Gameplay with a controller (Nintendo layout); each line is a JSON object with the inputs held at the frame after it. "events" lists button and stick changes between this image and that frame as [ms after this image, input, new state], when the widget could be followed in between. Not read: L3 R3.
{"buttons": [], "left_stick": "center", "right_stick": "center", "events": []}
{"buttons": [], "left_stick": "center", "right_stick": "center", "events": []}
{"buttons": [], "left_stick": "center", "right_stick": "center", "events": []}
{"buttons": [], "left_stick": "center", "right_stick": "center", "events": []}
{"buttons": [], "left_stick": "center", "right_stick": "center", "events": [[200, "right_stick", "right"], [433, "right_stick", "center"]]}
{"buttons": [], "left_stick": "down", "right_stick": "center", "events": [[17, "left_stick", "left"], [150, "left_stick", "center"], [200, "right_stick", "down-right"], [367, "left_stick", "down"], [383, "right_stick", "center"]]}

*TASK TO CARRY OUT*:
The data above needs retyping. Reproduce each line exactly.

*TASK RESULT*:
Gameplay with a controller (Nintendo layout); each line is a JSON object with the inputs held at the frame after it. "events" lists button and stick changes between this image and that frame as [ms after this image, input, new state], when the widget could be followed in between. Not read: L3 R3.
{"buttons": [], "left_stick": "center", "right_stick": "center", "events": []}
{"buttons": [], "left_stick": "center", "right_stick": "center", "events": []}
{"buttons": [], "left_stick": "center", "right_stick": "center", "events": []}
{"buttons": [], "left_stick": "center", "right_stick": "center", "events": []}
{"buttons": [], "left_stick": "center", "right_stick": "center", "events": [[200, "right_stick", "right"], [433, "right_stick", "center"]]}
{"buttons": [], "left_stick": "down", "right_stick": "center", "events": [[17, "left_stick", "left"], [150, "left_stick", "center"], [200, "right_stick", "down-right"], [367, "left_stick", "down"], [383, "right_stick", "center"]]}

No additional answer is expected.